◆ Task item:
From the entries below, copy exactly the lines from the one that contains "you want on" through the one that contains "and they are", both included, and only those.

◆ Data:
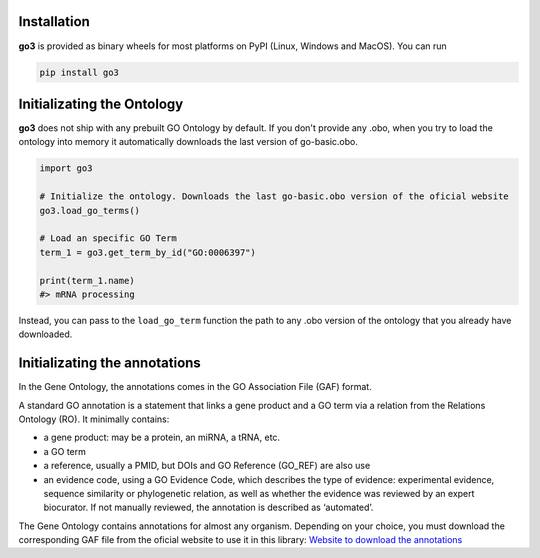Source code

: Installation
===============

**go3** is provided as binary wheels for most platforms on PyPI (Linux, Windows and MacOS). You can run

.. code-block:: bash

   pip install go3

Initializating the Ontology
============================

**go3** does not ship with any prebuilt GO Ontology by default. If you don't provide any .obo, when you try to load the ontology into memory it automatically downloads the last version of go-basic.obo.

.. code-block:: Python

   import go3

   # Initialize the ontology. Downloads the last go-basic.obo version of the oficial website
   go3.load_go_terms()

   # Load an specific GO Term
   term_1 = go3.get_term_by_id("GO:0006397")

   print(term_1.name)
   #> mRNA processing

Instead, you can pass to the ``load_go_term`` function the path to any .obo version of the ontology that you already have downloaded.

Initializating the annotations
===============================

In the Gene Ontology, the annotations comes in the GO Association File (GAF) format.

A standard GO annotation is a statement that links a gene product and a GO term via a relation from the Relations Ontology (RO). It minimally contains:

- a gene product: may be a protein, an miRNA, a tRNA, etc.
- a GO term
- a reference, usually a PMID, but DOIs and GO Reference (GO_REF) are also use
- an evidence code, using a GO Evidence Code, which describes the type of evidence: experimental evidence, sequence similarity or phylogenetic relation, as well as whether the evidence was reviewed by an expert biocurator. If not manually reviewed, the annotation is described as ‘automated’.

The Gene Ontology contains annotations for almost any organism. Depending on your choice, you must download the corresponding GAF file from the oficial website to use it in this library:
`Website to download the annotations <https://current.geneontology.org/products/pages/downloads.html>`_

.. code-block:: python
    import go3
    # Initialize the ontology
    go3.load_go_terms()

    # Initialize the annotations from the downloaded gaf file.
    annots = go3.load_gaf("goa_human.gaf")

    # Build the Term Counter that counts the annotations for every GO Term. 
    # Needed to calculate the Information Content (IC) of a GO Term, and to calculate similarities 
    # using Resnik, Lin or any other measure between the terms.
    term_counts = go3.build_term_counter(annots)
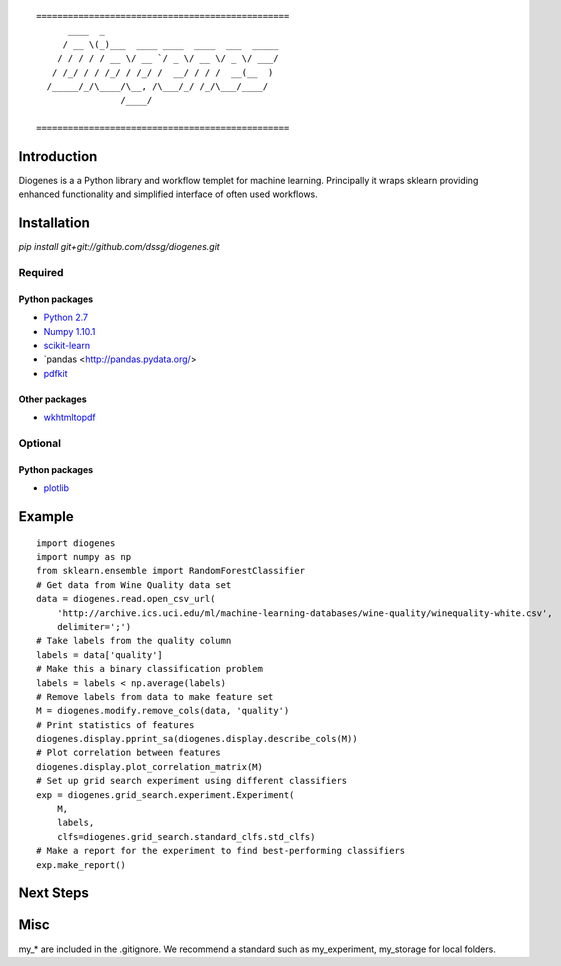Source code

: ::

    ================================================
          ____  _                                 
         / __ \(_)___  ____ ____  ____  ___  _____
        / / / / / __ \/ __ `/ _ \/ __ \/ _ \/ ___/
       / /_/ / / /_/ / /_/ /  __/ / / /  __(__  ) 
      /_____/_/\____/\__, /\___/_/ /_/\___/____/  
                    /____/                        

    ================================================


------------
Introduction
------------

Diogenes is a a Python library and workflow templet for machine learning.
Principally it wraps sklearn providing enhanced functionality and simplified 
interface of often used workflows. 

------------
Installation
------------

`pip install git+git://github.com/dssg/diogenes.git`

Required
========

Python packages
---------------
- `Python 2.7 <https://www.python.org/>`_
- `Numpy 1.10.1 <http://www.numpy.org/>`_
- `scikit-learn <http://scikit-learn.org/stable/>`_
- `pandas <http://pandas.pydata.org/>
- `pdfkit <https://github.com/pdfkit/pdfkit>`_

Other packages
--------------

- `wkhtmltopdf <http://wkhtmltopdf.org/>`_
 
Optional
========

Python packages
---------------
- `plotlib <http://matplotlib.org/>`_


-------
Example
-------
::

    import diogenes
    import numpy as np
    from sklearn.ensemble import RandomForestClassifier
    # Get data from Wine Quality data set
    data = diogenes.read.open_csv_url(
        'http://archive.ics.uci.edu/ml/machine-learning-databases/wine-quality/winequality-white.csv',
        delimiter=';')
    # Take labels from the quality column
    labels = data['quality']
    # Make this a binary classification problem
    labels = labels < np.average(labels)
    # Remove labels from data to make feature set
    M = diogenes.modify.remove_cols(data, 'quality')
    # Print statistics of features
    diogenes.display.pprint_sa(diogenes.display.describe_cols(M))
    # Plot correlation between features
    diogenes.display.plot_correlation_matrix(M)
    # Set up grid search experiment using different classifiers
    exp = diogenes.grid_search.experiment.Experiment(
        M, 
        labels, 
        clfs=diogenes.grid_search.standard_clfs.std_clfs)
    # Make a report for the experiment to find best-performing classifiers
    exp.make_report()


----------
Next Steps
----------

----
Misc
----
my_* are included in the .gitignore.  We recommend a standard such as my_experiment, my_storage for local folders.


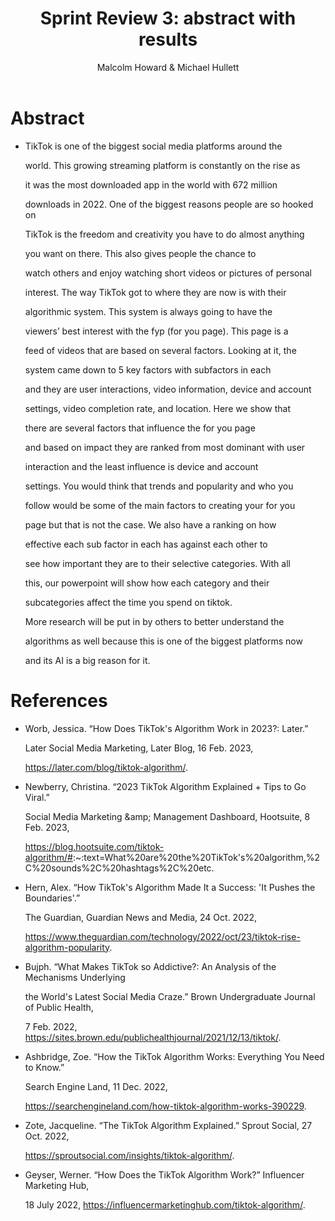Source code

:#+TITLE: Sprint Review 3: abstract with results
#+AUTHOR: Malcolm Howard & Michael Hullett

* Abstract

- TikTok is one of the biggest social media platforms around the
 world. This growing streaming platform is constantly on the rise as
 it was the most downloaded app in the world with 672 million
 downloads in 2022. One of the biggest reasons people are so hooked on
 TikTok is the freedom and creativity you have to do almost anything
 you want on there. This also gives people the chance to
 watch others and enjoy watching short videos or pictures of personal
 interest. The way TikTok got to where they are now is with their
 algorithmic system. This system is always going to have the
 viewers’ best interest with the fyp (for you page). This page is a
 feed of videos that are based on several factors. Looking at it, the
 system came down to 5 key factors with subfactors in each
 and they are user interactions, video information, device and account
 settings, video completion rate, and location. Here we show that
 there are several factors that influence the for you page
 and based on impact they are ranked from most dominant with user
 interaction and the least influence is device and account
 settings. You would think that trends and popularity and who you
 follow would be some of the main factors to creating your for you
 page but that is not the case. We also have a ranking on how
 effective each sub factor in each has against each other to
 see how important they are to their selective categories. With all
 this, our powerpoint will show how each category and their
 subcategories affect the time you spend on tiktok.
 More research will be put in by others to better understand the
 algorithms as well because this is one of the biggest platforms now
 and its AI is a big reason for it.
 

* References

- Worb, Jessica. “How Does TikTok's Algorithm Work in 2023?: Later.”
  Later Social Media Marketing, Later Blog, 16 Feb. 2023,
  https://later.com/blog/tiktok-algorithm/.

- Newberry, Christina. “2023 TikTok Algorithm Explained + Tips to Go Viral.”
  Social Media Marketing &amp; Management Dashboard, Hootsuite, 8 Feb. 2023,
  https://blog.hootsuite.com/tiktok-algorithm/#:~:text=What%20are%20the%20TikTok's%20algorithm,%2C%20sounds%2C%20hashtags%2C%20etc.

- Hern, Alex. “How TikTok's Algorithm Made It a Success: 'It Pushes the Boundaries'.”
  The Guardian, Guardian News and Media, 24 Oct. 2022,
  https://www.theguardian.com/technology/2022/oct/23/tiktok-rise-algorithm-popularity.

- Bujph. “What Makes TikTok so Addictive?: An Analysis of the Mechanisms Underlying
  the World's Latest Social Media Craze.” Brown Undergraduate Journal of Public Health,
  7 Feb. 2022, https://sites.brown.edu/publichealthjournal/2021/12/13/tiktok/.

- Ashbridge, Zoe. “How the TikTok Algorithm Works: Everything You Need to Know.”
  Search Engine Land, 11 Dec. 2022,
  https://searchengineland.com/how-tiktok-algorithm-works-390229.
  
- Zote, Jacqueline. “The TikTok Algorithm Explained.” Sprout Social, 27 Oct. 2022,
  https://sproutsocial.com/insights/tiktok-algorithm/.

- Geyser, Werner. “How Does the TikTok Algorithm Work?” Influencer Marketing Hub,
  18 July 2022, https://influencermarketinghub.com/tiktok-algorithm/.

◆ Answer to this exercise:
 you want on there. This also gives people the chance to
 watch others and enjoy watching short videos or pictures of personal
 interest. The way TikTok got to where they are now is with their
 algorithmic system. This system is always going to have the
 viewers’ best interest with the fyp (for you page). This page is a
 feed of videos that are based on several factors. Looking at it, the
 system came down to 5 key factors with subfactors in each
 and they are user interactions, video information, device and account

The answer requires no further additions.